Text passage: Begin

File spoon-archives/phillitcrit.archive/phillitcrit_1997/phillitcrit.9712, message 165


Date: Mon, 29 Dec 1997 17:47:40 -0500 (EST)
From: Gregory {Greg} Downing <downingg-AT-is2.nyu.edu>
Subject: Re: PLC: Henry Miller and the Academy Who Doesn't Read Him


At 11:20 PM 12/29/97 +0200, you wrote:
>I have written about a tack around the windward marker in a race, ten
>seconds of action at length, my first take off with a hang glider and
>its pursuant landing in the thorns, a simple breakfast of toasted bread
>and cheese and tea one early summer morning, the first time I had to
>make my son cry as I got him to admit he has lied, the time I had to
>spend a whole party night up in a bedroom reading stupid magazines
>because I felt depressed that night, and so on about many other personal
>experiences which have no uniqueness to them other than the fact that it
>was my turn at experiencing them.
>
>Nevertheless, whatever I do, I have no desire to be the next Henry
>Miller.
>
>Sincerely,
>
>Metin Aktay
>

Here's a bit from quite near the end of the first "Bloom" episode in Joyce's
_Ulysses_, namely episode 4. When Pound had this published serially in 1918,
he had a number of cut out without asking Joyce, to avoid obscenity charges.

Text passage: End
Information given: Begin

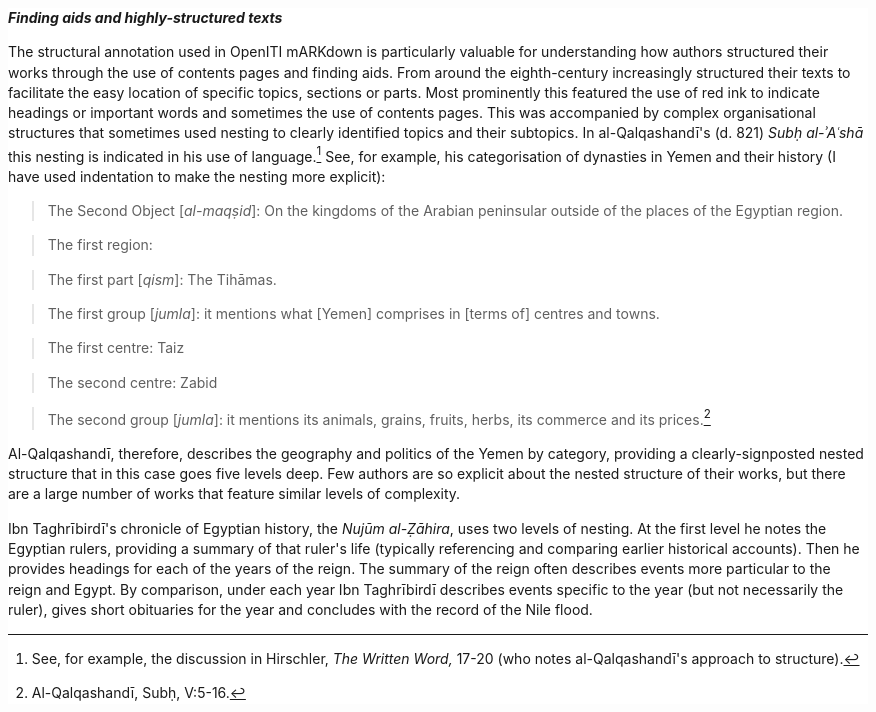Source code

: 

***Finding aids and highly-structured texts***



The structural annotation used in OpenITI mARKdown is particularly valuable for understanding how authors structured their works through the use of contents pages and finding aids. From around the eighth-century increasingly structured their texts to facilitate the easy location of specific topics, sections or parts. Most prominently this featured the use of red ink to indicate headings or important words and sometimes the use of contents pages. This was accompanied by complex organisational structures that sometimes used nesting to clearly identified topics and their subtopics. In al-Qalqashandī's (d. 821) *Subḥ al-ʾAʿshā* this nesting is indicated in his use of language.[^1] See, for example, his categorisation of dynasties in Yemen and their history (I have used indentation to make the nesting more explicit):



> The Second Object \[*al-maqṣid*\]: On the kingdoms of the Arabian peninsular outside of the places of the Egyptian region.

>

> The first region:

>

> The first part \[*qism*\]: The Tihāmas.

>

> The first group \[*jumla*\]: it mentions what \[Yemen\] comprises in \[terms of\] centres and towns.

>

> The first centre: Taiz

>

> The second centre: Zabid

>

> The second group \[*jumla*\]: it mentions its animals, grains, fruits, herbs, its commerce and its prices.[^2]



Al-Qalqashandī, therefore, describes the geography and politics of the Yemen by category, providing a clearly-signposted nested structure that in this case goes five levels deep. Few authors are so explicit about the nested structure of their works, but there are a large number of works that feature similar levels of complexity.



Ibn Taghrībirdī's chronicle of Egyptian history, the *Nujūm al-Ẓāhira*, uses two levels of nesting. At the first level he notes the Egyptian rulers, providing a summary of that ruler's life (typically referencing and comparing earlier historical accounts). Then he provides headings for each of the years of the reign. The summary of the reign often describes events more particular to the reign and Egypt. By comparison, under each year Ibn Taghrībirdī describes events specific to the year (but not necessarily the ruler), gives short obituaries for the year and concludes with the record of the Nile flood.


[^1]: See, for example, the discussion in Hirschler, *The Written Word,* 17-20 (who notes al-Qalqashandī's approach to structure).
[^2]: Al-Qalqashandī, Subḥ, V:5-16.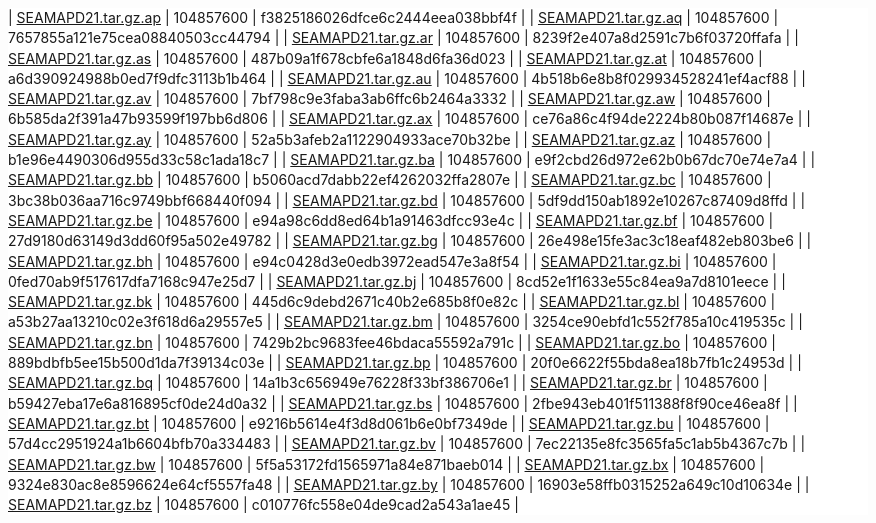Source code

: | [SEAMAPD21.tar.gz.ap](https://grunt.sefsc.noaa.gov/parr/SEAMAPD21.tar.gz.ap) | 104857600 | f3825186026dfce6c2444eea038bbf4f |
| [SEAMAPD21.tar.gz.aq](https://grunt.sefsc.noaa.gov/parr/SEAMAPD21.tar.gz.aq) | 104857600 | 7657855a121e75cea08840503cc44794 |
| [SEAMAPD21.tar.gz.ar](https://grunt.sefsc.noaa.gov/parr/SEAMAPD21.tar.gz.ar) | 104857600 | 8239f2e407a8d2591c7b6f03720ffafa |
| [SEAMAPD21.tar.gz.as](https://grunt.sefsc.noaa.gov/parr/SEAMAPD21.tar.gz.as) | 104857600 | 487b09a1f678cbfe6a1848d6fa36d023 |
| [SEAMAPD21.tar.gz.at](https://grunt.sefsc.noaa.gov/parr/SEAMAPD21.tar.gz.at) | 104857600 | a6d390924988b0ed7f9dfc3113b1b464 |
| [SEAMAPD21.tar.gz.au](https://grunt.sefsc.noaa.gov/parr/SEAMAPD21.tar.gz.au) | 104857600 | 4b518b6e8b8f029934528241ef4acf88 |
| [SEAMAPD21.tar.gz.av](https://grunt.sefsc.noaa.gov/parr/SEAMAPD21.tar.gz.av) | 104857600 | 7bf798c9e3faba3ab6ffc6b2464a3332 |
| [SEAMAPD21.tar.gz.aw](https://grunt.sefsc.noaa.gov/parr/SEAMAPD21.tar.gz.aw) | 104857600 | 6b585da2f391a47b93599f197bb6d806 |
| [SEAMAPD21.tar.gz.ax](https://grunt.sefsc.noaa.gov/parr/SEAMAPD21.tar.gz.ax) | 104857600 | ce76a86c4f94de2224b80b087f14687e |
| [SEAMAPD21.tar.gz.ay](https://grunt.sefsc.noaa.gov/parr/SEAMAPD21.tar.gz.ay) | 104857600 | 52a5b3afeb2a1122904933ace70b32be |
| [SEAMAPD21.tar.gz.az](https://grunt.sefsc.noaa.gov/parr/SEAMAPD21.tar.gz.az) | 104857600 | b1e96e4490306d955d33c58c1ada18c7 |
| [SEAMAPD21.tar.gz.ba](https://grunt.sefsc.noaa.gov/parr/SEAMAPD21.tar.gz.ba) | 104857600 | e9f2cbd26d972e62b0b67dc70e74e7a4 |
| [SEAMAPD21.tar.gz.bb](https://grunt.sefsc.noaa.gov/parr/SEAMAPD21.tar.gz.bb) | 104857600 | b5060acd7dabb22ef4262032ffa2807e |
| [SEAMAPD21.tar.gz.bc](https://grunt.sefsc.noaa.gov/parr/SEAMAPD21.tar.gz.bc) | 104857600 | 3bc38b036aa716c9749bbf668440f094 |
| [SEAMAPD21.tar.gz.bd](https://grunt.sefsc.noaa.gov/parr/SEAMAPD21.tar.gz.bd) | 104857600 | 5df9dd150ab1892e10267c87409d8ffd |
| [SEAMAPD21.tar.gz.be](https://grunt.sefsc.noaa.gov/parr/SEAMAPD21.tar.gz.be) | 104857600 | e94a98c6dd8ed64b1a91463dfcc93e4c |
| [SEAMAPD21.tar.gz.bf](https://grunt.sefsc.noaa.gov/parr/SEAMAPD21.tar.gz.bf) | 104857600 | 27d9180d63149d3dd60f95a502e49782 |
| [SEAMAPD21.tar.gz.bg](https://grunt.sefsc.noaa.gov/parr/SEAMAPD21.tar.gz.bg) | 104857600 | 26e498e15fe3ac3c18eaf482eb803be6 |
| [SEAMAPD21.tar.gz.bh](https://grunt.sefsc.noaa.gov/parr/SEAMAPD21.tar.gz.bh) | 104857600 | e94c0428d3e0edb3972ead547e3a8f54 |
| [SEAMAPD21.tar.gz.bi](https://grunt.sefsc.noaa.gov/parr/SEAMAPD21.tar.gz.bi) | 104857600 | 0fed70ab9f517617dfa7168c947e25d7 |
| [SEAMAPD21.tar.gz.bj](https://grunt.sefsc.noaa.gov/parr/SEAMAPD21.tar.gz.bj) | 104857600 | 8cd52e1f1633e55c84ea9a7d8101eece |
| [SEAMAPD21.tar.gz.bk](https://grunt.sefsc.noaa.gov/parr/SEAMAPD21.tar.gz.bk) | 104857600 | 445d6c9debd2671c40b2e685b8f0e82c |
| [SEAMAPD21.tar.gz.bl](https://grunt.sefsc.noaa.gov/parr/SEAMAPD21.tar.gz.bl) | 104857600 | a53b27aa13210c02e3f618d6a29557e5 |
| [SEAMAPD21.tar.gz.bm](https://grunt.sefsc.noaa.gov/parr/SEAMAPD21.tar.gz.bm) | 104857600 | 3254ce90ebfd1c552f785a10c419535c |
| [SEAMAPD21.tar.gz.bn](https://grunt.sefsc.noaa.gov/parr/SEAMAPD21.tar.gz.bn) | 104857600 | 7429b2bc9683fee46bdaca55592a791c |
| [SEAMAPD21.tar.gz.bo](https://grunt.sefsc.noaa.gov/parr/SEAMAPD21.tar.gz.bo) | 104857600 | 889bdbfb5ee15b500d1da7f39134c03e |
| [SEAMAPD21.tar.gz.bp](https://grunt.sefsc.noaa.gov/parr/SEAMAPD21.tar.gz.bp) | 104857600 | 20f0e6622f55bda8ea18b7fb1c24953d |
| [SEAMAPD21.tar.gz.bq](https://grunt.sefsc.noaa.gov/parr/SEAMAPD21.tar.gz.bq) | 104857600 | 14a1b3c656949e76228f33bf386706e1 |
| [SEAMAPD21.tar.gz.br](https://grunt.sefsc.noaa.gov/parr/SEAMAPD21.tar.gz.br) | 104857600 | b59427eba17e6a816895cf0de24d0a32 |
| [SEAMAPD21.tar.gz.bs](https://grunt.sefsc.noaa.gov/parr/SEAMAPD21.tar.gz.bs) | 104857600 | 2fbe943eb401f511388f8f90ce46ea8f |
| [SEAMAPD21.tar.gz.bt](https://grunt.sefsc.noaa.gov/parr/SEAMAPD21.tar.gz.bt) | 104857600 | e9216b5614e4f3d8d061b6e0bf7349de |
| [SEAMAPD21.tar.gz.bu](https://grunt.sefsc.noaa.gov/parr/SEAMAPD21.tar.gz.bu) | 104857600 | 57d4cc2951924a1b6604bfb70a334483 |
| [SEAMAPD21.tar.gz.bv](https://grunt.sefsc.noaa.gov/parr/SEAMAPD21.tar.gz.bv) | 104857600 | 7ec22135e8fc3565fa5c1ab5b4367c7b |
| [SEAMAPD21.tar.gz.bw](https://grunt.sefsc.noaa.gov/parr/SEAMAPD21.tar.gz.bw) | 104857600 | 5f5a53172fd1565971a84e871baeb014 |
| [SEAMAPD21.tar.gz.bx](https://grunt.sefsc.noaa.gov/parr/SEAMAPD21.tar.gz.bx) | 104857600 | 9324e830ac8e8596624e64cf5557fa48 |
| [SEAMAPD21.tar.gz.by](https://grunt.sefsc.noaa.gov/parr/SEAMAPD21.tar.gz.by) | 104857600 | 16903e58ffb0315252a649c10d10634e |
| [SEAMAPD21.tar.gz.bz](https://grunt.sefsc.noaa.gov/parr/SEAMAPD21.tar.gz.bz) | 104857600 | c010776fc558e04de9cad2a543a1ae45 |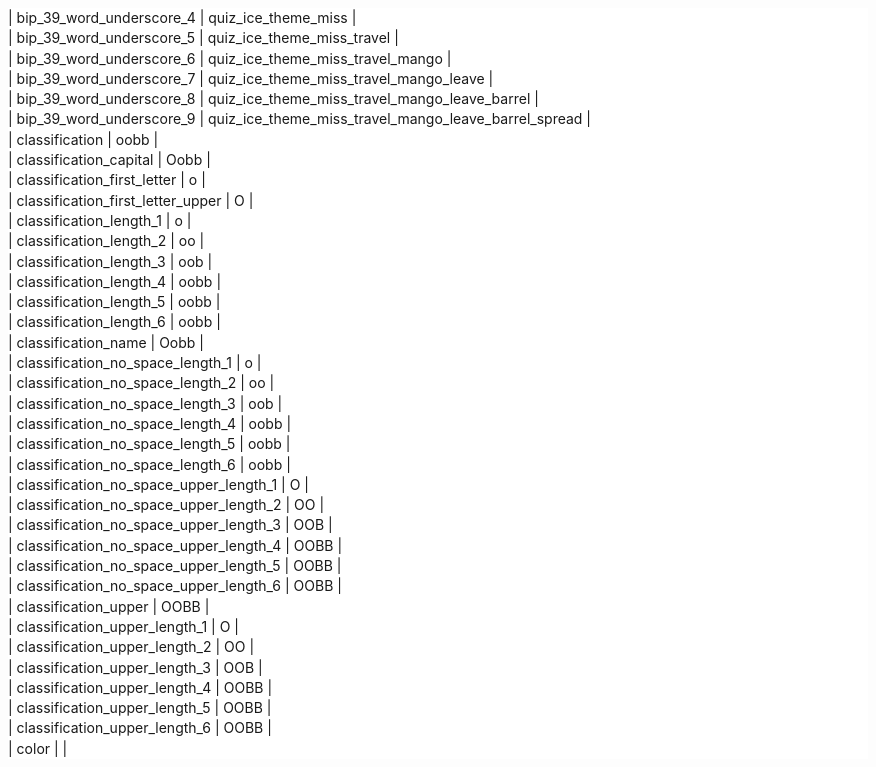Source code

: | bip_39_word_underscore_4 | quiz_ice_theme_miss |  
| bip_39_word_underscore_5 | quiz_ice_theme_miss_travel |  
| bip_39_word_underscore_6 | quiz_ice_theme_miss_travel_mango |  
| bip_39_word_underscore_7 | quiz_ice_theme_miss_travel_mango_leave |  
| bip_39_word_underscore_8 | quiz_ice_theme_miss_travel_mango_leave_barrel |  
| bip_39_word_underscore_9 | quiz_ice_theme_miss_travel_mango_leave_barrel_spread |  
| classification | oobb |  
| classification_capital | Oobb |  
| classification_first_letter | o |  
| classification_first_letter_upper | O |  
| classification_length_1 | o |  
| classification_length_2 | oo |  
| classification_length_3 | oob |  
| classification_length_4 | oobb |  
| classification_length_5 | oobb |  
| classification_length_6 | oobb |  
| classification_name | Oobb |  
| classification_no_space_length_1 | o |  
| classification_no_space_length_2 | oo |  
| classification_no_space_length_3 | oob |  
| classification_no_space_length_4 | oobb |  
| classification_no_space_length_5 | oobb |  
| classification_no_space_length_6 | oobb |  
| classification_no_space_upper_length_1 | O |  
| classification_no_space_upper_length_2 | OO |  
| classification_no_space_upper_length_3 | OOB |  
| classification_no_space_upper_length_4 | OOBB |  
| classification_no_space_upper_length_5 | OOBB |  
| classification_no_space_upper_length_6 | OOBB |  
| classification_upper | OOBB |  
| classification_upper_length_1 | O |  
| classification_upper_length_2 | OO |  
| classification_upper_length_3 | OOB |  
| classification_upper_length_4 | OOBB |  
| classification_upper_length_5 | OOBB |  
| classification_upper_length_6 | OOBB |  
| color |  |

Information given: End

### Description of the task
Answer these questions about the mailing-list message:
1. On what date was the reply sent?
2. What simple breakfast does the quoted writer say they have written about?
3. Which episode of _Ulysses_ does the reply identify as the first "Bloom" episode?

### Response to this task
1. Monday, December 29, 1997
2. Toasted bread and cheese and tea
3. Episode 4